Shooting Richard Linklater’s latest film, Boyhood, took over a decade, as lead actor Ellar Coltrane grew from a seven-year-old boy to an 18-year-old young man. Filmed bit by bit over twelve years, Boyhood uniquely depicts a boy’s coming of age in real time. There is no cast change to portray the protagonist, Mason, at ages 5 and 13, nor are any of the other actors in the film changed or replaced, giving the film a visual authenticity even the best CGI and makeup cannot provide. It’s a strange sensation, watching people age 10 years in 3 hours – it’s a bit like watching all Harry Potter films in one night.

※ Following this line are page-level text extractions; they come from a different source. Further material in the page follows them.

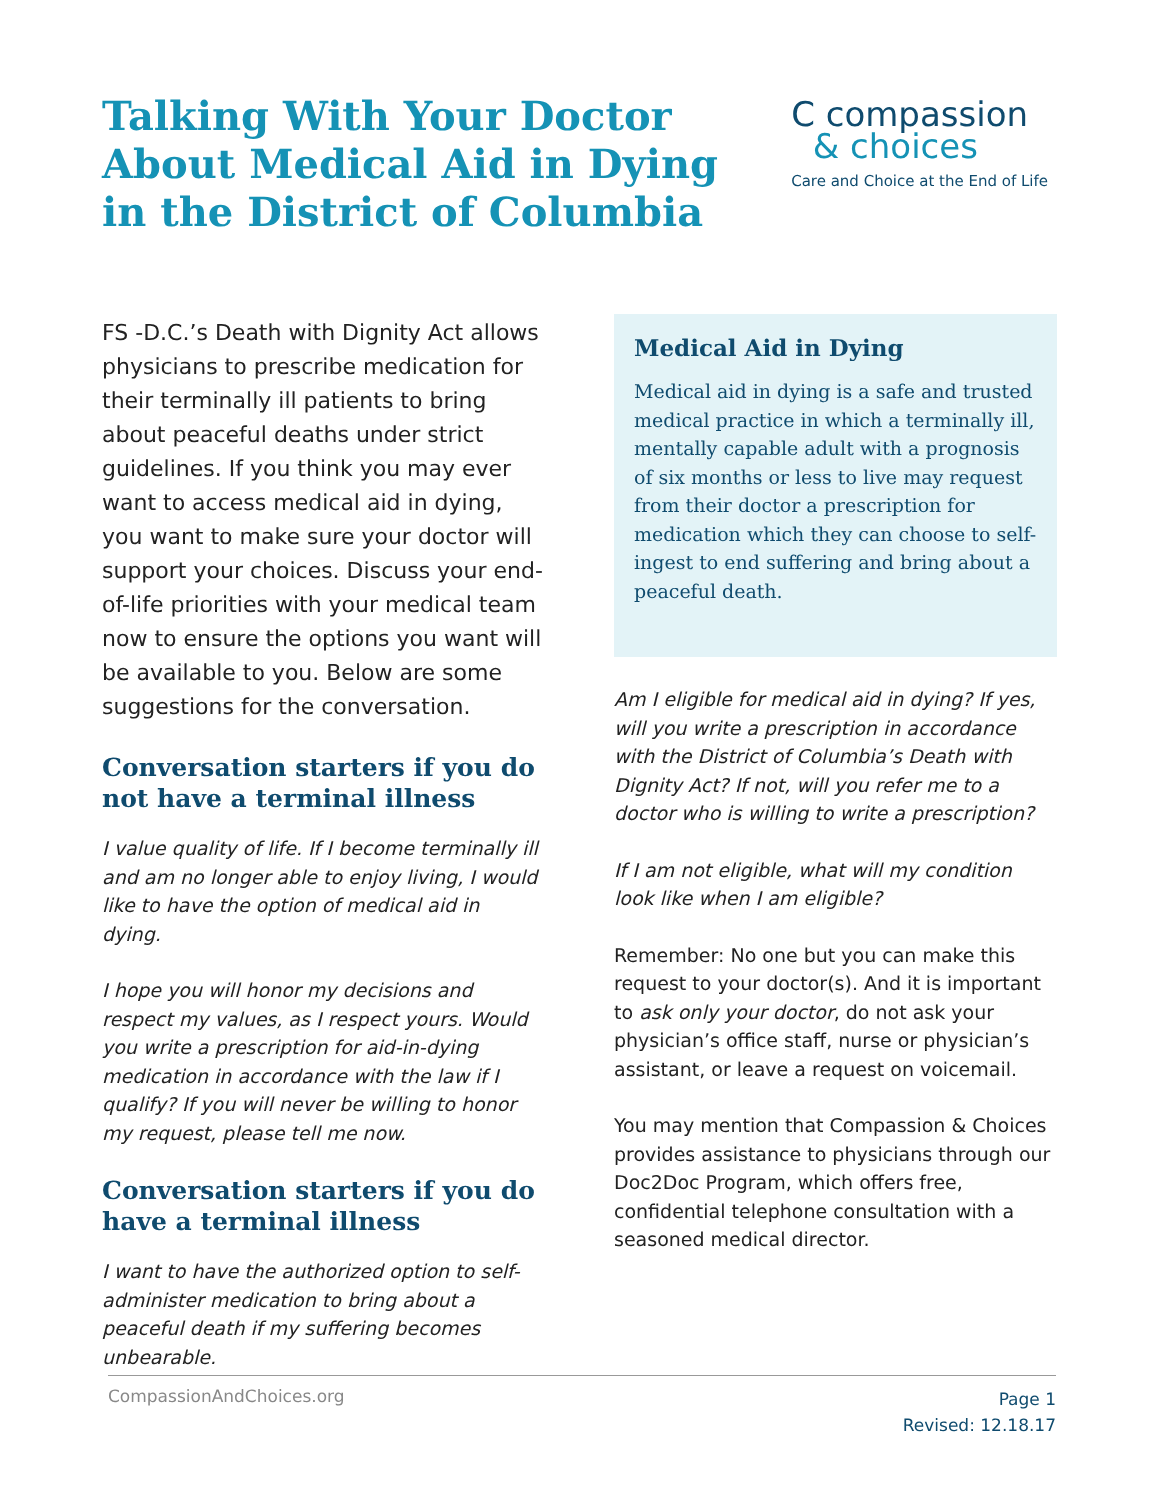Talking With Your Doctor
About Medical Aid in Dying
in the District of Columbia
C compassion
& choices
Care and Choice at the End of Life
FS -D.C.’s Death with Dignity Act allows physicians to prescribe medication for their terminally ill patients to bring about peaceful deaths under strict guidelines. If you think you may ever want to access medical aid in dying, you want to make sure your doctor will support your choices. Discuss your end-of-life priorities with your medical team now to ensure the options you want will be available to you. Below are some suggestions for the conversation.
Conversation starters if you do not have a terminal illness
I value quality of life. If I become terminally ill and am no longer able to enjoy living, I would like to have the option of medical aid in dying.
I hope you will honor my decisions and respect my values, as I respect yours. Would you write a prescription for aid-in-dying medication in accordance with the law if I qualify? If you will never be willing to honor my request, please tell me now.
Conversation starters if you do have a terminal illness
I want to have the authorized option to self-administer medication to bring about a peaceful death if my suffering becomes unbearable.
Medical Aid in Dying
Medical aid in dying is a safe and trusted medical practice in which a terminally ill, mentally capable adult with a prognosis of six months or less to live may request from their doctor a prescription for medication which they can choose to self-ingest to end suffering and bring about a peaceful death.
Am I eligible for medical aid in dying? If yes, will you write a prescription in accordance with the District of Columbia’s Death with Dignity Act? If not, will you refer me to a doctor who is willing to write a prescription?
If I am not eligible, what will my condition look like when I am eligible?
Remember: No one but you can make this request to your doctor(s). And it is important to ask only your doctor, do not ask your physician’s office staff, nurse or physician’s assistant, or leave a request on voicemail.
You may mention that Compassion & Choices provides assistance to physicians through our Doc2Doc Program, which offers free, confidential telephone consultation with a seasoned medical director.
CompassionAndChoices.org
Page 1
Revised: 12.18.17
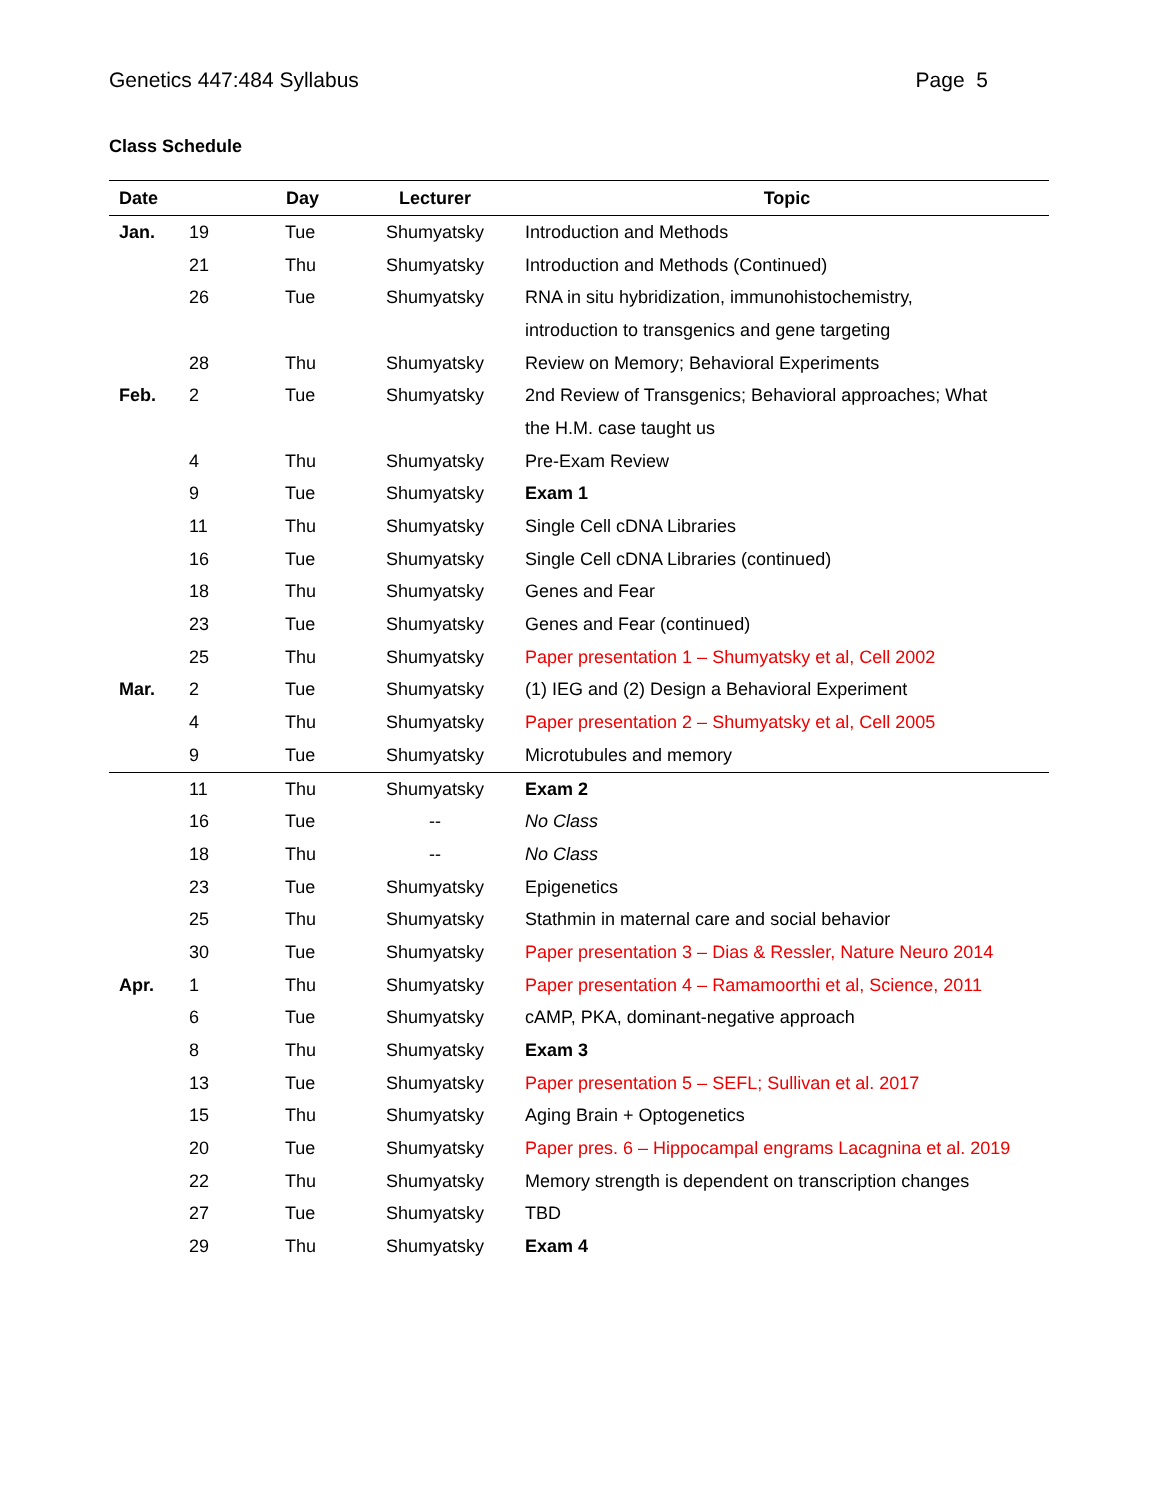Genetics 447:484 Syllabus Page 5
Class Schedule
| Date | | Day | Lecturer | Topic |
| --- | --- | --- | --- | --- |
| Jan. | 19 | Tue | Shumyatsky | Introduction and Methods |
| | 21 | Thu | Shumyatsky | Introduction and Methods (Continued) |
| | 26 | Tue | Shumyatsky | RNA in situ hybridization, immunohistochemistry, |
| | | | | introduction to transgenics and gene targeting |
| | 28 | Thu | Shumyatsky | Review on Memory; Behavioral Experiments |
| Feb. | 2 | Tue | Shumyatsky | 2nd Review of Transgenics; Behavioral approaches; What |
| | | | | the H.M. case taught us |
| | 4 | Thu | Shumyatsky | Pre-Exam Review |
| | 9 | Tue | Shumyatsky | Exam 1 |
| | 11 | Thu | Shumyatsky | Single Cell cDNA Libraries |
| | 16 | Tue | Shumyatsky | Single Cell cDNA Libraries (continued) |
| | 18 | Thu | Shumyatsky | Genes and Fear |
| | 23 | Tue | Shumyatsky | Genes and Fear (continued) |
| | 25 | Thu | Shumyatsky | Paper presentation 1 – Shumyatsky et al, Cell 2002 |
| Mar. | 2 | Tue | Shumyatsky | (1) IEG and (2) Design a Behavioral Experiment |
| | 4 | Thu | Shumyatsky | Paper presentation 2 – Shumyatsky et al, Cell 2005 |
| | 9 | Tue | Shumyatsky | Microtubules and memory |
| | 11 | Thu | Shumyatsky | Exam 2 |
| | 16 | Tue | -- | No Class |
| | 18 | Thu | -- | No Class |
| | 23 | Tue | Shumyatsky | Epigenetics |
| | 25 | Thu | Shumyatsky | Stathmin in maternal care and social behavior |
| | 30 | Tue | Shumyatsky | Paper presentation 3 – Dias & Ressler, Nature Neuro 2014 |
| Apr. | 1 | Thu | Shumyatsky | Paper presentation 4 – Ramamoorthi et al, Science, 2011 |
| | 6 | Tue | Shumyatsky | cAMP, PKA, dominant-negative approach |
| | 8 | Thu | Shumyatsky | Exam 3 |
| | 13 | Tue | Shumyatsky | Paper presentation 5 – SEFL; Sullivan et al. 2017 |
| | 15 | Thu | Shumyatsky | Aging Brain + Optogenetics |
| | 20 | Tue | Shumyatsky | Paper pres. 6 – Hippocampal engrams Lacagnina et al. 2019 |
| | 22 | Thu | Shumyatsky | Memory strength is dependent on transcription changes |
| | 27 | Tue | Shumyatsky | TBD |
| | 29 | Thu | Shumyatsky | Exam 4 |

The music certainly adds to this effect, especially for audiences that are around the same age as Mason. In lieu of the common subtitles alerting viewers of the passage of time (i.e. 2004, or ‘3 years later’), Linklater uses a short fade and a Top 40 song to signify a time jump and give the viewer an indication of the year. For example, as Mason reaches his early teens, the segment opens on Mason riding bicycles casually with friends on skateboards as Soulja Boy’s “Crank That” plays loudly in the background. It’s a more organic way of giving the audience a frame of reference, and adds to the realism of the film. It doesn’t feel as if a director has manipulated time. Instead, it is as if the audience went home and then returned to visit Mason and his family three years later.
Boyhood is a fascinating study on growing up in a “non-traditional” family, and Mason and his family become like distant family friends to the audience – you visit them every year or so and don’t keep in touch in between. Mason’s parents, only known to the audience as ‘Mom’ (Patricia Arquette) and ‘Dad’ (Ethan Hawke), have long since split up when the audience is dropped into their lives, and Samantha and Mason grow up spending most of their time with their mother, while their father drops in for visits. Both Arquette and Hawke give equally moving performances. Hawke’s boyish charm and sly smile have never been better suited for a role. Hawke drove some of the best scenes in the film, including his sex talk with a early teenaged Samantha at the bowling alley, and his man to man bonding times with a young Mason.
The treatment of the adults in Boyhood is refreshingly distanced. Though it might hint at the Dad being too immature to truly help raise his children or the pair’s young, reckless love, it refrains from judgment and is careful not to place blame. Neither Mom nor Dad is the villain in this scenario, which is certainly more true to life than any black and white conflict.
Boyhood is difficult to critique, as a huge part of the film is Linklater’s incredibly ambitious concept. The fact that he succeeded in making a coherent and entertaining film at all considering the 12-year production is commendable. The fact that Boyhood plays like a scripted documentary, a true life story, is even more so. Yes, Mason and his parents have ups and downs, and there is one particularly frightening section in which Mason’s mother marries an alcoholic and violent Psychology professor, but the film is void of contrived drama. There are no huge confrontations between Mason and his semi-absent father, no grand romantic gestures. The only philosophizing comes from Dad.
While it is refreshing to see a coming of age film that isn’t trying to hammer in a moral lesson, there is a part of me that can’t help but wonder why Linklater chose this boy, this story, these years and milestones, to focus on. I suppose the somewhat arbitrary nature of these snippets of Mason’s life is meant to show both the passage of time and the mundane or quiet reality of growing up, and it succeeds. There is no doubt that Boyhood is unlike any other cinematic experience, and it proves, yet again, that Linklater has an incredible talent for capturing raw and honest relationships. But, walking out of the theater I couldn’t help but feel that something was missing.
What makes Boyhood unsatisfactory is that the audience never actually goes through a change with Mason. We see the before, we see the after, but we don’t see the process. Throughout the film, Linklater gives viewers a window into particularly emotional moments in Mason’s life – such as the aforementioned alcoholic stepfather – and then cut to a year later, when the life-changing event appears to be a distant memory. The audience experiences the trauma, but isn’t privy to the moments after, when Mason is forced to adapt. In the grand scheme of life, of course, seeing Mason once every few years does depict change, but it’s difficult to grasp the exact nature of any growth aside from the physical.
Part of my frustration comes from the fact that Mason’s sister, Samantha, played by Linklater’s daughter Lorelei Linklater, is simply much more interesting than her brother. Samatha is bolder, louder and, frankly, Lorelei is a much more consistent actor than Coltrane. From the beginning, when an eight or nine-year-old Samantha wakes up her little brother with a loud rendition of Britney Spears’ “Oops…I did it again,” Lorelei charms the audience. As they grow older, Samantha becomes an interesting young woman while Mason becomes a passive young man. That’s not to say that the character of Mason is boring, but Samantha is so captivating and intriguing that whenever the plot thinned or Mason got dull, I found myself wishing Linklater had switched his focus and named the film ‘Girlhood’ instead.